Na Carta 97 Sêneca aborda um tema recorrente em todas as eras: pessoas maduras tendem a acreditar que o passado era melhor e mais íntegro, e que os jovens estão degenerados e equivocados. Mas Sêneca diz que não é nada disso pois essa negligência aos bons costumes são “vícios da humanidade e não dos tempos“.
Ele narra o caso de um político corrupto, Públio Cloto, que escapou da punição subornando e chantageando juízes com dinheiro e sexo, isso na presença de Catão, símbolo moral para Sêneca. Comparando com a política recente teremos mais uma prova da degeneração ser uma característica da humanidade, não dos tempos.
A carta é interessante também pois narra os rituais da Bona Dea (“Boa Deusa”) e da Floralia, em honra à deusa Flora. Cita máximas de Epicuro, concordando em pontos e discordando de alguns detalhes: “Um criminoso pode ter a sorte de conservar-se oculto, mas não pode estar seguro de assim permanecer“.
A conclusão é que o criminoso, mesmo que escape da lei, jamais poderá escapar da própria consciência, e saber que cometeu crime será punição suficiente devido a culpa e a ansiedade de ser pego:
“Boa fortuna libera muitos homens do castigo, mas nenhum homem do medo. E por que seria assim, se não fosse enraizado em nós uma aversão por aquilo que a natureza condenou? Daí mesmo os homens que escondem seus pecados nunca podem contar com o fato de ficarem ocultos; pois suas consciências os convencem e revelam os crimes a si mesmo. Mas é propriedade da culpa ter medo. Ela nos faz doentes devido aos muitos crimes que escapam à vingança da lei e às punições prescritas para que as graves ofensas contra a natureza sejam pagas em dinheiro vivo e porque, em lugar de sofrer a punição, sofremos com o medo.” (XCVII, 16)
Imagem: O império da Flora por Giovanni Battista Tiepolo.
XCVII. Sobre a Degeneração da Época
Saudações de Sêneca a Lucílio.

--- --- ---

**APLICAÇÃO DA LEITURA**.
**a)** Com base no trecho sobre a Carta 97 de Sêneca, explique por que o criminoso que escapa da lei ainda assim sofre punição. Responda em uma a três frases.
**b)** Atualize os registros desde a linha que contém "Call the length off that ruler. In cm, the" até o final dos registros, ambas as extremidades incluídas, substituindo "bare number" por "plain number" e mantendo todo o restante inalterado. Omita as imagens na resposta.

**DADOS DE ENTRADA**.
--- --- ---

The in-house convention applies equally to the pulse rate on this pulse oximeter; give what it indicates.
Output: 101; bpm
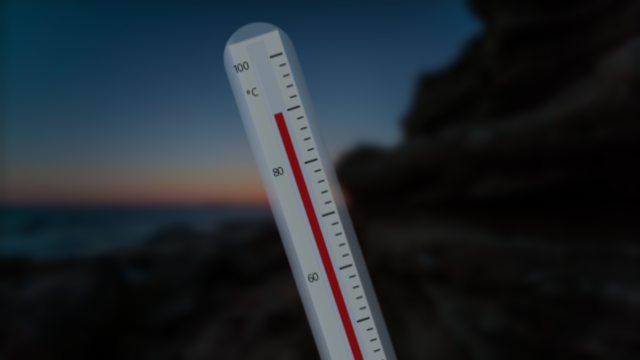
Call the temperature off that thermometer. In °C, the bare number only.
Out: 90
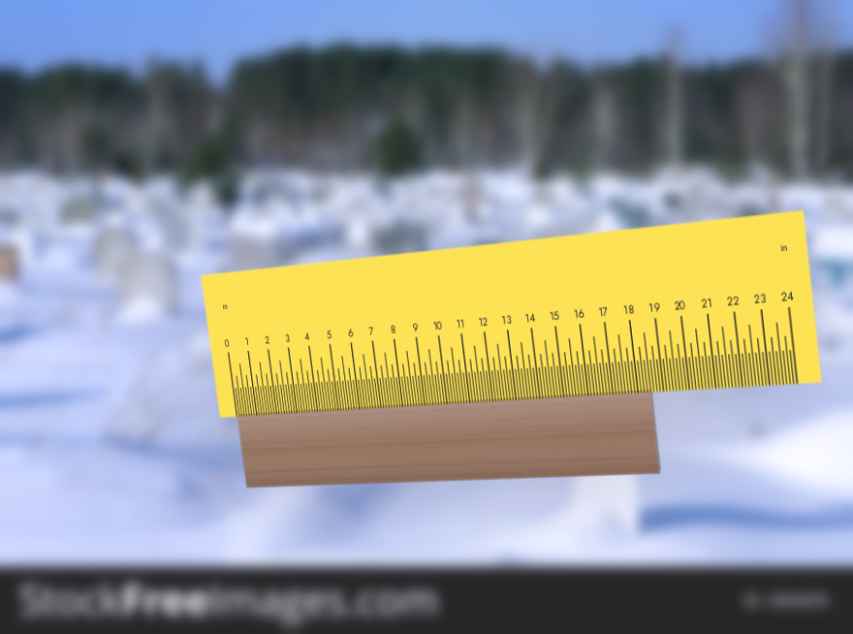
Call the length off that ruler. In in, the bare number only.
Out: 18.5
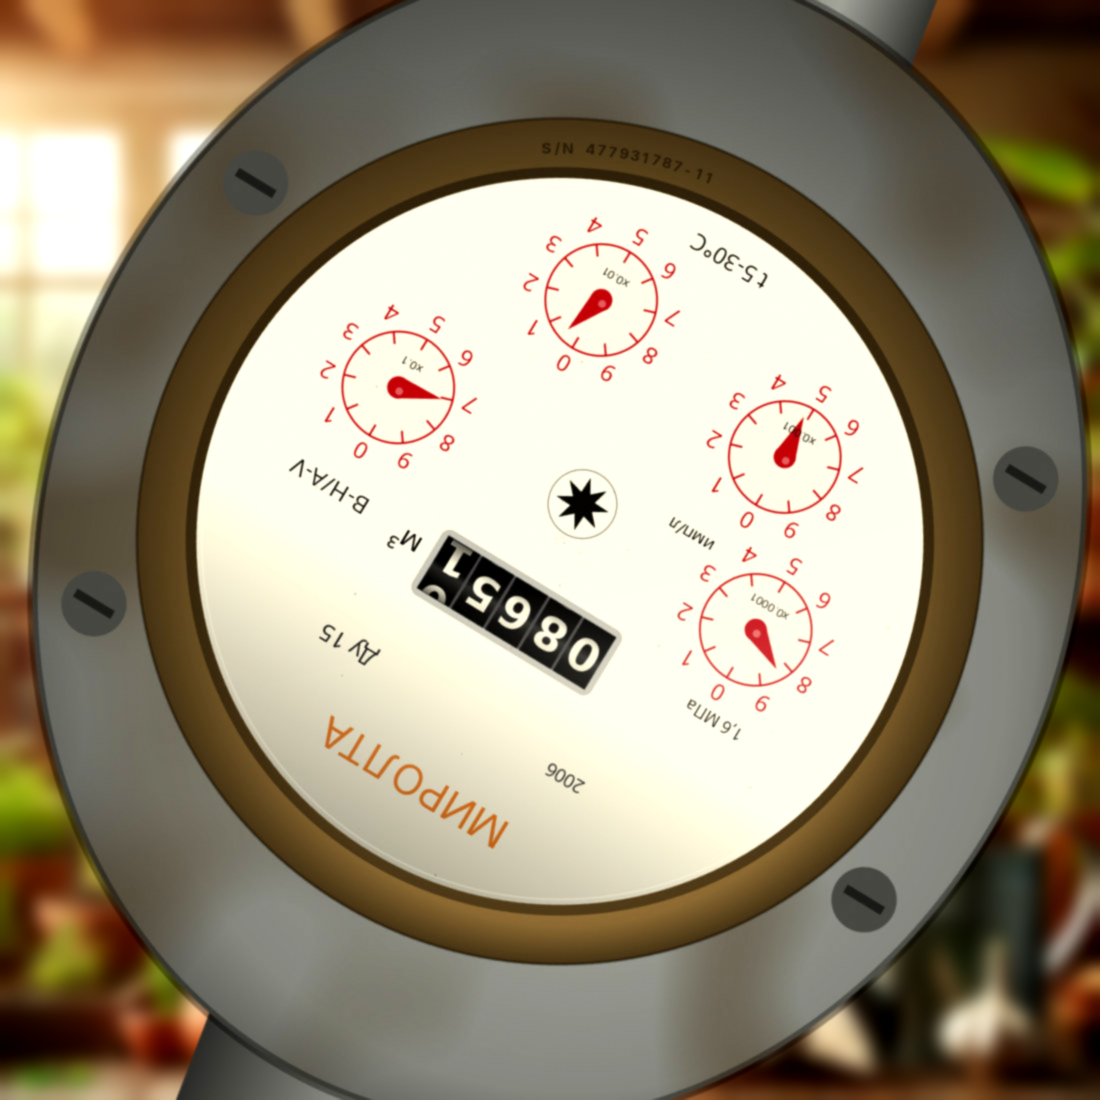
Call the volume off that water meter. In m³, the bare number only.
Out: 8650.7048
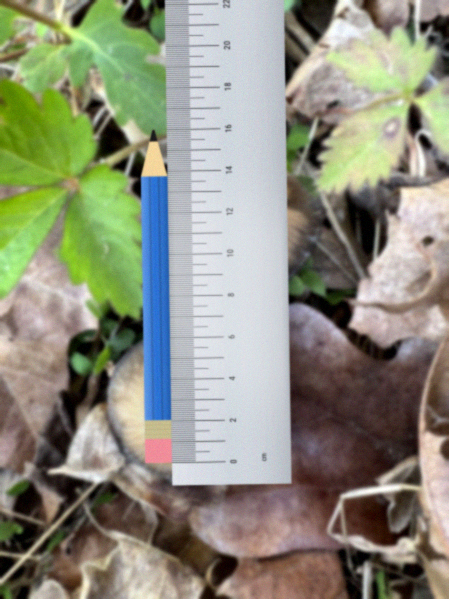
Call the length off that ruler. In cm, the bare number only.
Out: 16
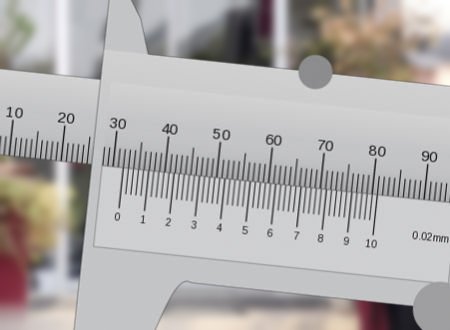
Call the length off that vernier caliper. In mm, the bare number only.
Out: 32.0
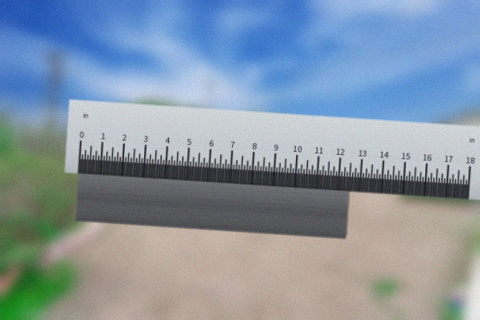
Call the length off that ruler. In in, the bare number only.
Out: 12.5
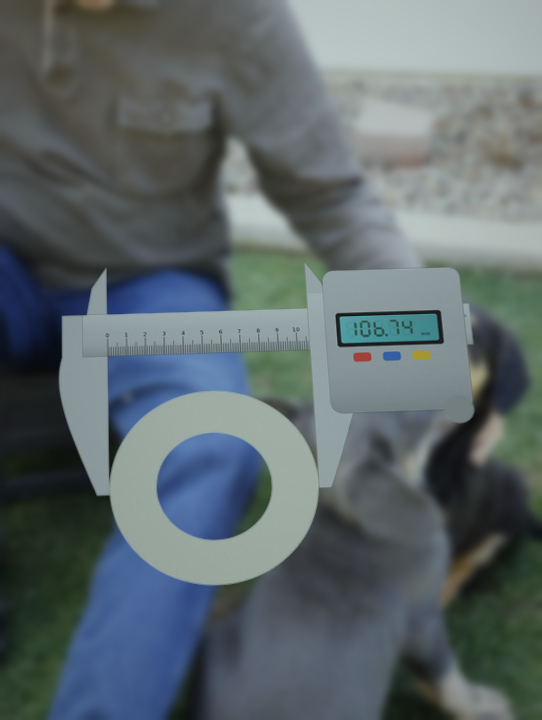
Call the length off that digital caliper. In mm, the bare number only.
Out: 106.74
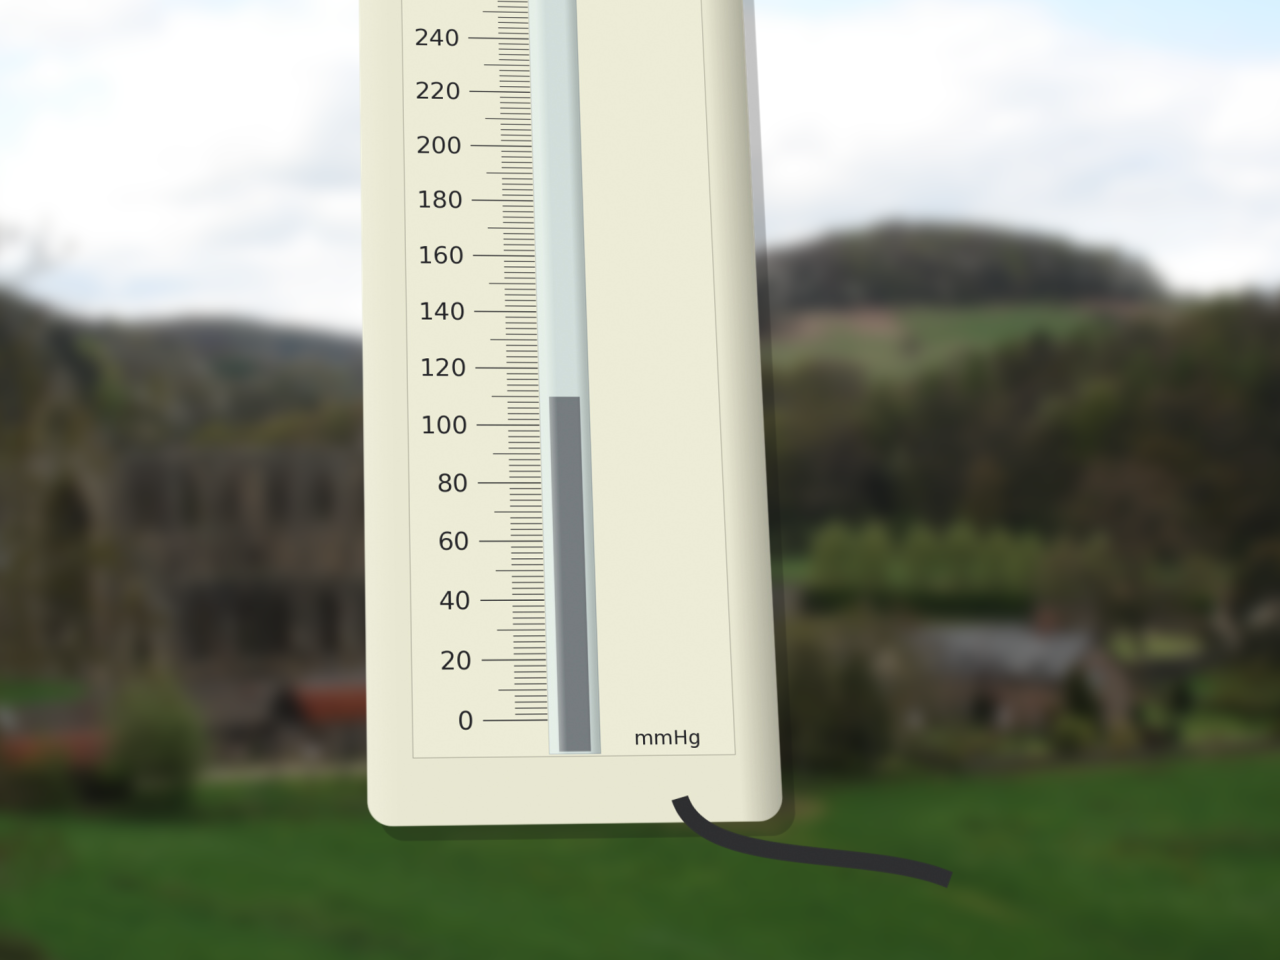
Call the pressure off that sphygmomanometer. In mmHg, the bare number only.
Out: 110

--- --- ---

**RESPOSTAS REDIGIDAS**.
**a)** Ele não consegue escapar da própria consciência. Saber que cometeu um crime já constitui punição suficiente, em razão da culpa e da ansiedade de ser pego. Como afirma a citação, a boa fortuna livra muitos homens do castigo, mas nenhum do medo.

**b)**
Call the length off that ruler. In cm, the plain number only.
Out: 16
Call the length off that vernier caliper. In mm, the plain number only.
Out: 32.0
Call the length off that ruler. In in, the plain number only.
Out: 12.5
Call the length off that digital caliper. In mm, the plain number only.
Out: 106.74
Call the pressure off that sphygmomanometer. In mmHg, the plain number only.
Out: 110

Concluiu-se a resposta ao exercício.